SINGAPORE – A research team led by Prof Yang Hongshun from the Department of Food Science and Technology, National University of Singapore, has developed a preservation method to maintain the freshness and food safety of seabass fillets, by coating it with fish gelatin and infusing grape seed extract which is a type of natural additive into it.
Asian seabass is one of the most commonly consumed food fish by Singaporeans and is loved by many consumers because of its high protein, low fat and ideal fatty acids composition.
However, seabass is highly perishable due to the presence of endogenous enzymes and micro-organisms.
With increasing demand by consumers for fresh and safe seabass, new preservation strategies are needed to prolong the shelf life of fresh fish while maintaining high food quality.
Storing seabass at 4 degrees Celsius could help preserve the quality and freshness to some extent.
None the less, the loss in the food quality is inevitable and the fish will eventually become unfit for consumption during storage.

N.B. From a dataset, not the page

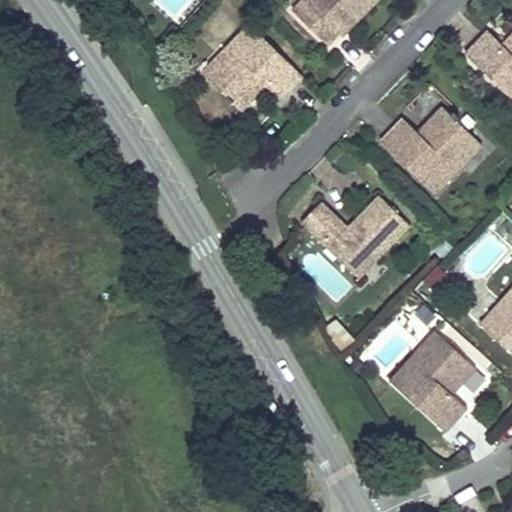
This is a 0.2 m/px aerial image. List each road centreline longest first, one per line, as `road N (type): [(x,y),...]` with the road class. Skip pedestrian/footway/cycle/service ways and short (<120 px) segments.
road 1 (tertiary): [(361,511),(132,128),(42,0)]
road 2 (residential): [(449,0),(251,201)]
road 3 (residential): [(385,511),(498,457),(511,442)]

The vacuum impregnation process, an emerging technology in the food industry, is used to introduce the grape seed extract into the porous structures of the fish fillet.
Analysis has disclosed that the fish gelatin acts as a gas/water barrier on the product which inhibits the loss of moisture during chilled storage.
In parallel, the grape seed extract reduced the growth of bacteria and accumulation of biogenic amines on it, resulting in a synergistic preservation effect.
“Fish gelatin is gaining in popularity and has been regarded as a promising replacement for mammalian gelatin because of its similarity in functional properties and wide acceptance by consumers who are halal and kosher,
“By combining it with grape seed extract, the treatment could lead to safer and more convenient, and cost-effective seafood products for consumers,” said Ms. Zhao Xue, one of the researchers.
The research findings offer valuable references for the seafood industry for the development of high-quality food products.
According to Phys Org, Prof Yang highlighted that the application of natural edible coating may one day become a trend to meet consumers’ growing preferences for safe, high-quality and clean-labeled foods.
Edible films potential
China and Japan are the major consumers of the edible films and coatings market in the region.
In China, xanthan gum is one of the most commonly used edible coatings in food products, which is giving rise to high demand for polysaccharide-based films and coatings in the country.
According to the Royal Society of Chemistry, researchers have investigated Star anise essential oil (SAEO), as a primary component in edible coating products to act as an anti-microbial.
The encapsulated SAEO reduced the weight loss of the samples by more than 30% and reduced the browning of yam used as a sample, proving its inhibitory ability.
This method proved to be highly efficient in protecting fresh produce like fruits and vegetables.
The rising awareness of natural edible packaging in countries like India, is projected to lead to a very promising market scenario as forecasted by the globe newswire.